WORK TO COMPLETE:
This exercise asks for the entries below to be printed exactly.

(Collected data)
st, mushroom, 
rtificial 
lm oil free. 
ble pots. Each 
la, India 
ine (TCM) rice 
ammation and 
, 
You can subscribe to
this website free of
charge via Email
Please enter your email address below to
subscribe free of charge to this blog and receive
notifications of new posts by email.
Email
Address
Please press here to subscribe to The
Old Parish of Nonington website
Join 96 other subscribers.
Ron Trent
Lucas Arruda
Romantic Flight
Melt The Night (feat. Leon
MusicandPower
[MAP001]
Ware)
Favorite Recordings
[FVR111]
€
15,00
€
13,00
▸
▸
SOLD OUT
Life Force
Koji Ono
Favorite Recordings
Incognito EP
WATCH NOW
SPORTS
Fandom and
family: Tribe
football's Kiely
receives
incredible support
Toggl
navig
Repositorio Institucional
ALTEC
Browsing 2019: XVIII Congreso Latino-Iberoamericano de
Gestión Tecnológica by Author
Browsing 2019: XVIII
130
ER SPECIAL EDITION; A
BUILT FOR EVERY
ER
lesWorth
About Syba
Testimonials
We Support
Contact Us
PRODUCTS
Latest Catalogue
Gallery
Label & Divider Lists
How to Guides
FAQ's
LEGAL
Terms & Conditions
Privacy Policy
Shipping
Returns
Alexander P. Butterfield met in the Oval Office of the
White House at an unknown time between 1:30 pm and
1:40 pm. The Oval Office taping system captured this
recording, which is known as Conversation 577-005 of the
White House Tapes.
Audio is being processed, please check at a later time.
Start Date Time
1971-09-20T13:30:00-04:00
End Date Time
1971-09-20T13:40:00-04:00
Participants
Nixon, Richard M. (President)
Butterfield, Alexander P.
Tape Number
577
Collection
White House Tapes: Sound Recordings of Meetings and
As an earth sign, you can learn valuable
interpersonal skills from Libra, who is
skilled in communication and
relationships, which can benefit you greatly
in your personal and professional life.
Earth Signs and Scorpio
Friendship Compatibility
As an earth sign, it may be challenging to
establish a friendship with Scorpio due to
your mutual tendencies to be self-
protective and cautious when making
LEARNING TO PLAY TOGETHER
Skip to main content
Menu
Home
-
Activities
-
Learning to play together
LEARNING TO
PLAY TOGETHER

WORKED SOLUTION:
st, mushroom, 
rtificial 
lm oil free. 
ble pots. Each 
la, India 
ine (TCM) rice 
ammation and 
, 
You can subscribe to
this website free of
charge via Email
Please enter your email address below to
subscribe free of charge to this blog and receive
notifications of new posts by email.
Email
Address
Please press here to subscribe to The
Old Parish of Nonington website
Join 96 other subscribers.
Ron Trent
Lucas Arruda
Romantic Flight
Melt The Night (feat. Leon
MusicandPower
[MAP001]
Ware)
Favorite Recordings
[FVR111]
€
15,00
€
13,00
▸
▸
SOLD OUT
Life Force
Koji Ono
Favorite Recordings
Incognito EP
WATCH NOW
SPORTS
Fandom and
family: Tribe
football's Kiely
receives
incredible support
Toggl
navig
Repositorio Institucional
ALTEC
Browsing 2019: XVIII Congreso Latino-Iberoamericano de
Gestión Tecnológica by Author
Browsing 2019: XVIII
130
ER SPECIAL EDITION; A
BUILT FOR EVERY
ER
lesWorth
About Syba
Testimonials
We Support
Contact Us
PRODUCTS
Latest Catalogue
Gallery
Label & Divider Lists
How to Guides
FAQ's
LEGAL
Terms & Conditions
Privacy Policy
Shipping
Returns
Alexander P. Butterfield met in the Oval Office of the
White House at an unknown time between 1:30 pm and
1:40 pm. The Oval Office taping system captured this
recording, which is known as Conversation 577-005 of the
White House Tapes.
Audio is being processed, please check at a later time.
Start Date Time
1971-09-20T13:30:00-04:00
End Date Time
1971-09-20T13:40:00-04:00
Participants
Nixon, Richard M. (President)
Butterfield, Alexander P.
Tape Number
577
Collection
White House Tapes: Sound Recordings of Meetings and
As an earth sign, you can learn valuable
interpersonal skills from Libra, who is
skilled in communication and
relationships, which can benefit you greatly
in your personal and professional life.
Earth Signs and Scorpio
Friendship Compatibility
As an earth sign, it may be challenging to
establish a friendship with Scorpio due to
your mutual tendencies to be self-
protective and cautious when making
LEARNING TO PLAY TOGETHER
Skip to main content
Menu
Home
-
Activities
-
Learning to play together
LEARNING TO
PLAY TOGETHER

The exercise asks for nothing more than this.